# TRECHO DO DOCUMENTO:

DISPLASIA DE OCCIPITAL

DISPLASIA DE OCCIPITAL DISPLASIA DE OCCIPITAL DISPLASIA DE OCCIPITAL DISPLASIA DE OCCIPITAL

A displasia do occipital é o alargamento dorsal do forame magno, o qual pode variar a sua forma e tamanho e os animais com esta alteração morfológica podem ou não apresentar manifestações clínicas. É resultado da ossificação incompleta da parte ventromedial do osso supraoccipital.

 
 Esta enfermidade está associada a cães de raças pequenas como: Lhasa Apso, Maltês, Shih Tzu, Cavalier King Charles Spaniel, Papillon, Chihuahua, Lulu da Pomerânia, Pequinês, Poodle Toy, Yorkshire Terrier, Boston Terrier, Bichón Frise, Pugs, Stafforshire Bull Terriers, Pinscher, Beagle e Dachshund.

# ITENS LISTADOS:
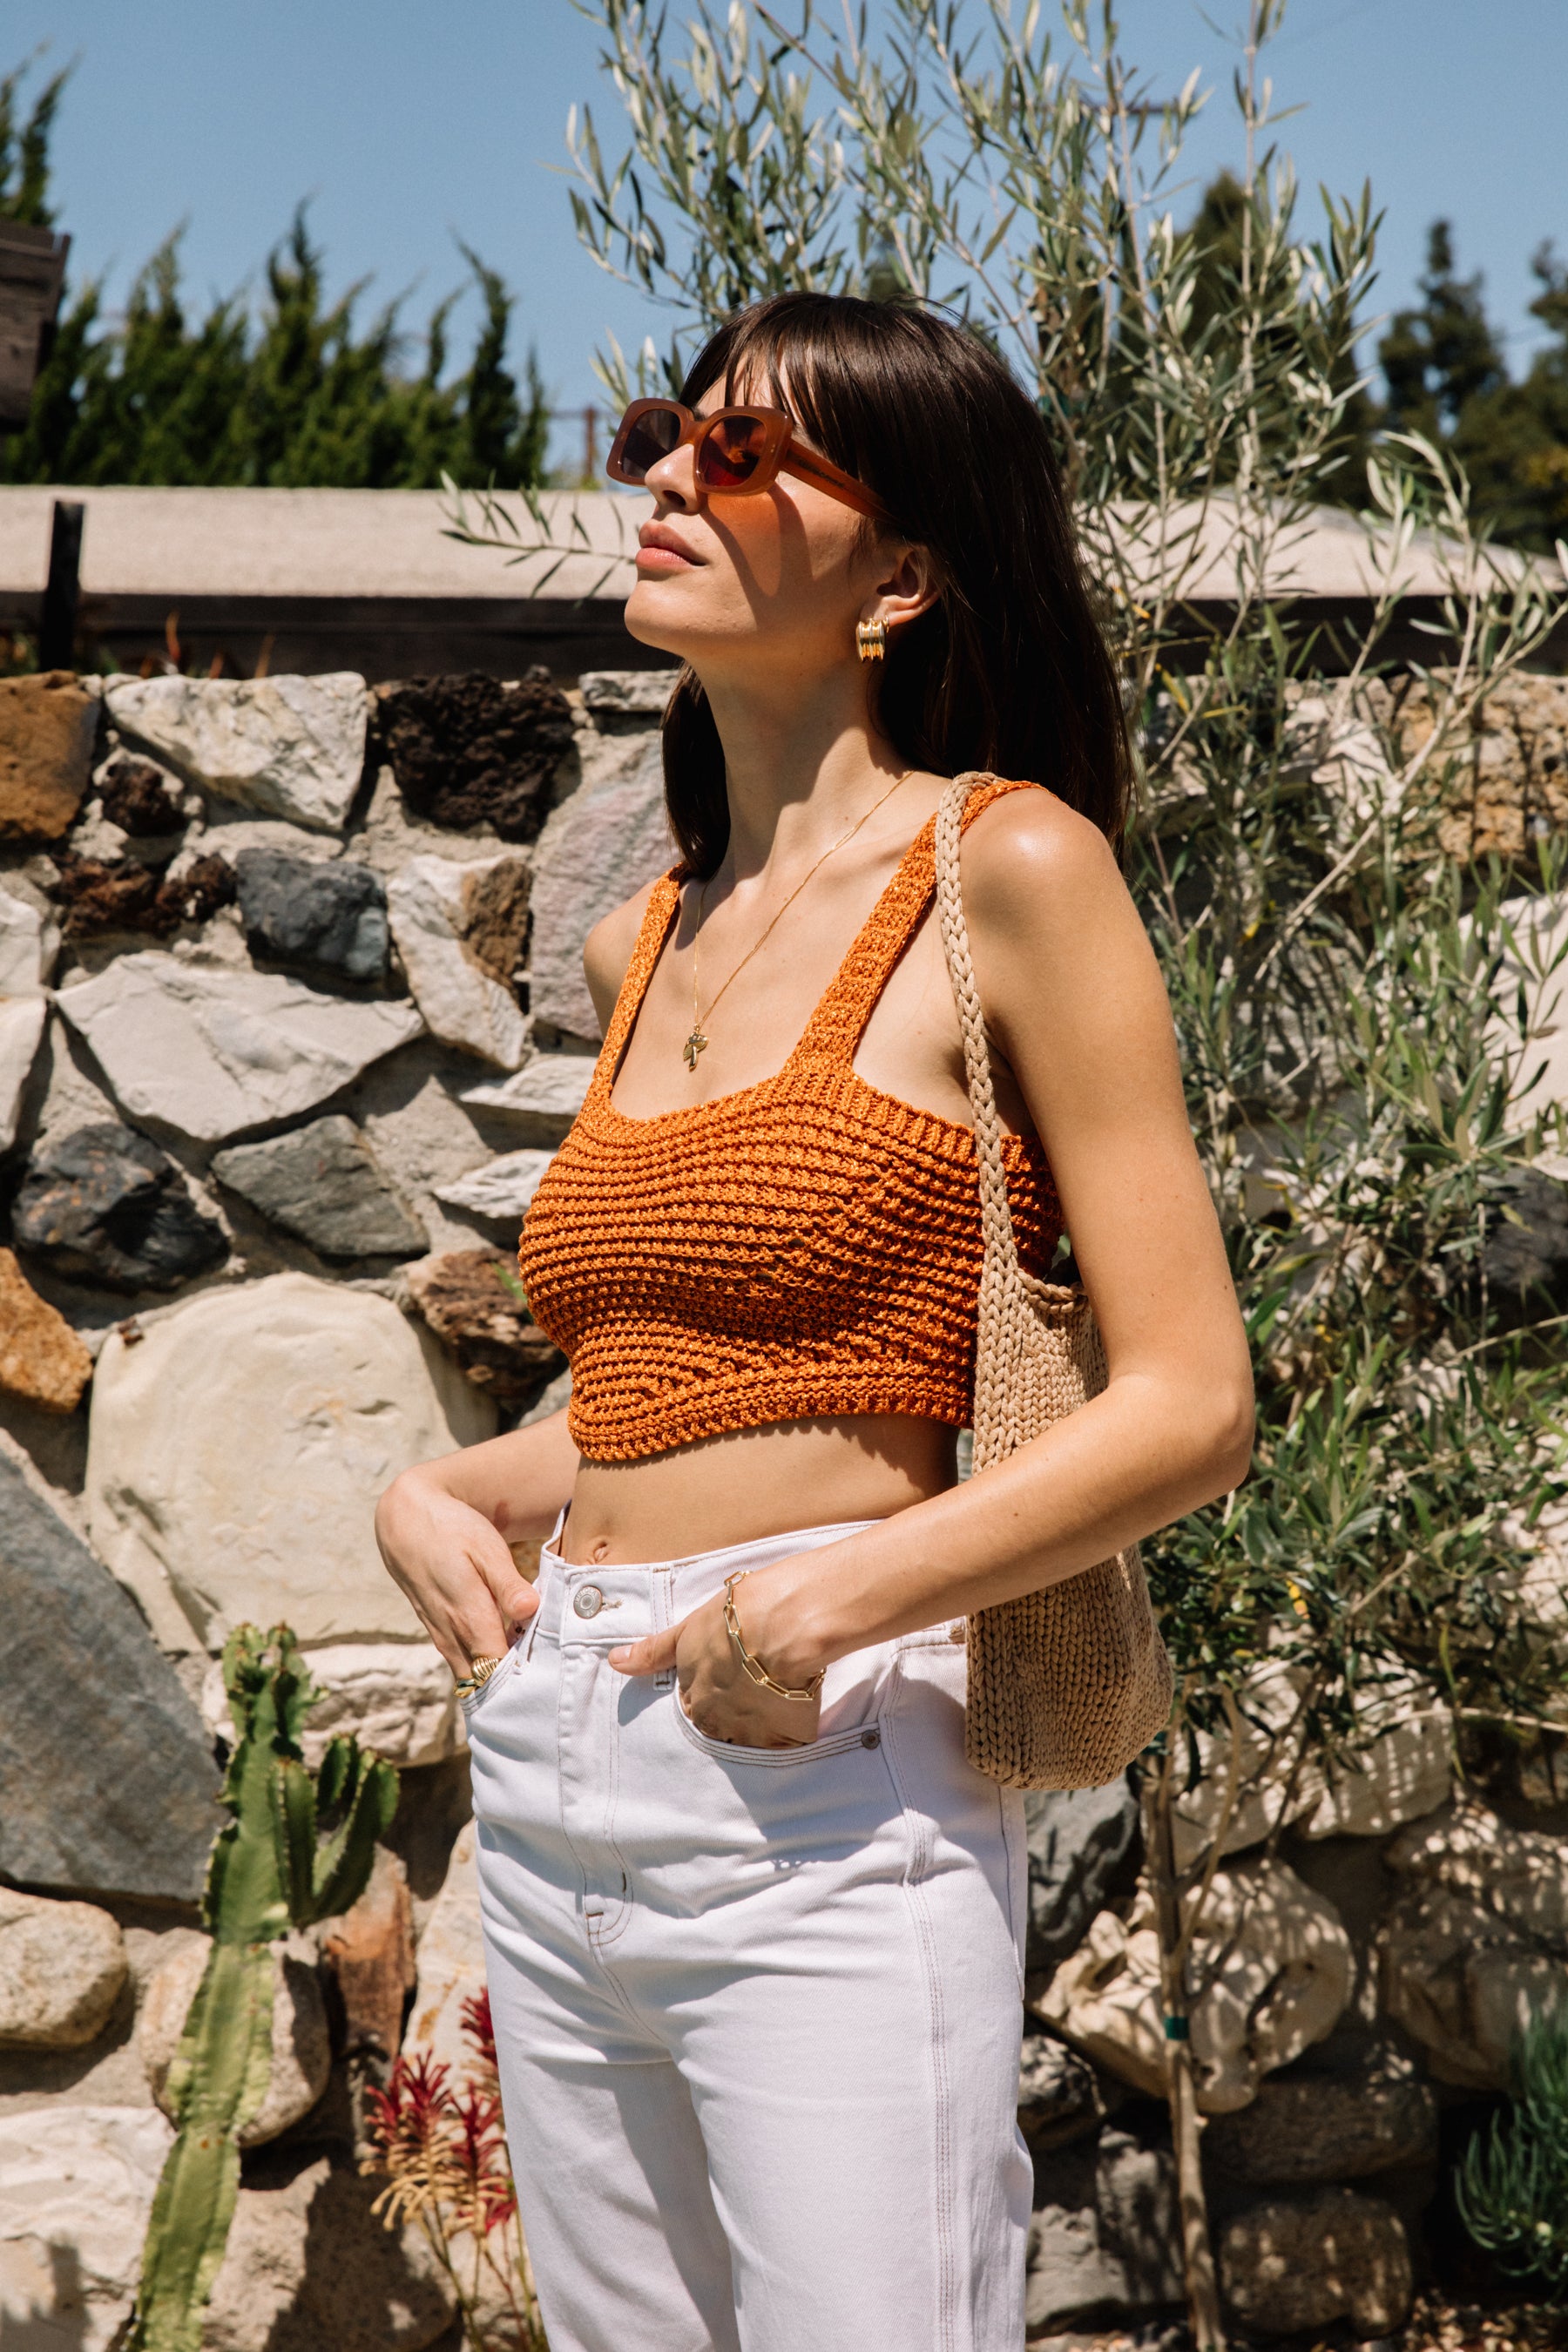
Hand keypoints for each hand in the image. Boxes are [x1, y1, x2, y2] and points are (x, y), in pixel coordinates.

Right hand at [375, 1468, 539, 1679]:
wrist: (405, 1522)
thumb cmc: (453, 1530)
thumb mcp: (486, 1548)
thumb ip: (507, 1584)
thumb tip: (529, 1611)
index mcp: (469, 1616)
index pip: (498, 1670)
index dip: (524, 1678)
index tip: (550, 1674)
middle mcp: (453, 1635)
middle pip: (486, 1683)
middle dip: (514, 1687)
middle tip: (547, 1679)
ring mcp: (442, 1637)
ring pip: (473, 1678)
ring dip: (499, 1679)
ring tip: (531, 1670)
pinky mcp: (438, 1633)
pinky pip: (463, 1664)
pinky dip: (484, 1667)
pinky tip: (509, 1654)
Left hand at [608, 1578, 822, 1748]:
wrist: (781, 1624)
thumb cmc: (733, 1619)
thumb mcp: (686, 1631)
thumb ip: (653, 1653)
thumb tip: (615, 1662)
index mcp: (690, 1699)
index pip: (694, 1708)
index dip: (714, 1690)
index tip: (730, 1675)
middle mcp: (715, 1723)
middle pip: (721, 1727)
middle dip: (735, 1711)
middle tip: (754, 1683)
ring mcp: (750, 1734)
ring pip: (752, 1738)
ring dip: (761, 1721)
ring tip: (775, 1692)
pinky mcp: (784, 1738)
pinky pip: (784, 1742)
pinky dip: (790, 1727)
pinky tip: (795, 1702)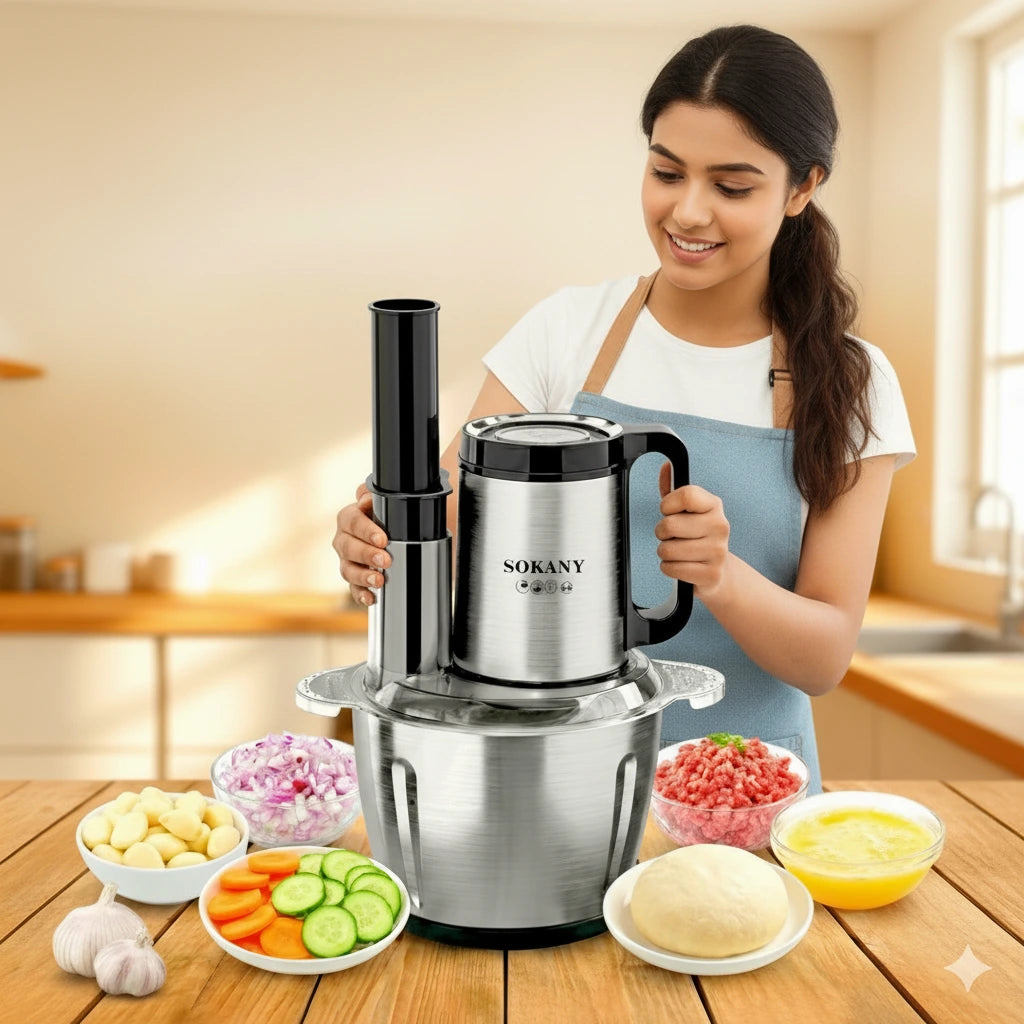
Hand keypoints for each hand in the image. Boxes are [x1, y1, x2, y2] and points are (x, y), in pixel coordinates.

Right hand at [333, 483, 390, 606]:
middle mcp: (343, 539)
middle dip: (367, 555)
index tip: (382, 539)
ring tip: (380, 581)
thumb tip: (366, 497)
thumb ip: (370, 493)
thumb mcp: (380, 500)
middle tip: (385, 560)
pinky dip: (361, 595)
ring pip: (348, 570)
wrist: (388, 532)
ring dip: (363, 577)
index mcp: (349, 518)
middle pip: (348, 548)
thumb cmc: (383, 514)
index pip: (352, 521)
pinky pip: (353, 589)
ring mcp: (347, 560)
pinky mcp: (354, 578)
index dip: (366, 531)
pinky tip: (372, 598)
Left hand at [654, 462, 730, 598]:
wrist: (718, 571)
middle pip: (670, 524)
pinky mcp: (711, 574)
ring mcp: (718, 551)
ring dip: (665, 552)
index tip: (668, 511)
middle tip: (673, 536)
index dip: (668, 504)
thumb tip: (666, 467)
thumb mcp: (686, 511)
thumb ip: (672, 488)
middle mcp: (720, 526)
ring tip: (679, 552)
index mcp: (713, 505)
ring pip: (667, 550)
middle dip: (662, 532)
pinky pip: (671, 568)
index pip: (686, 495)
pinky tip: (682, 566)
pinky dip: (669, 568)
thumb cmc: (696, 536)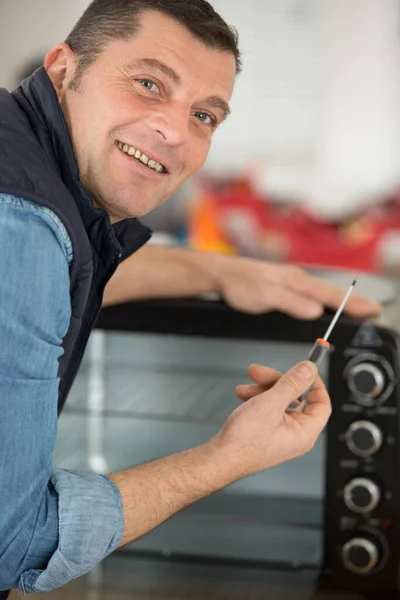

# PROBLEMA A RESOLVER:
Transcreva por inteiro e sem nenhuma alteração o trecho sobre a displasia do occipital. Os itens foram tirados de outra fonte.

# RESPOSTA ESCRITA:
DISPLASIA DE OCCIPITAL

DISPLASIA DE OCCIPITAL DISPLASIA DE OCCIPITAL DISPLASIA DE OCCIPITAL DISPLASIA DE OCCIPITAL

A displasia do occipital é o alargamento dorsal do forame magno, o qual pode variar a sua forma e tamanho e os animais com esta alteração morfológica podem ou não apresentar manifestações clínicas. É resultado da ossificação incompleta da parte ventromedial do osso supraoccipital.

 
 Esta enfermidade está associada a cães de raças pequenas como: Lhasa Apso, Maltês, Shih Tzu, Cavalier King Charles Spaniel, Papillon, Chihuahua, Lulu da Pomerânia, Pequinês, Poodle Toy, Yorkshire Terrier, Boston Terrier, Bichón Frise, Pugs, Stafforshire Bull Terriers, Pinscher, Beagle e Dachshund.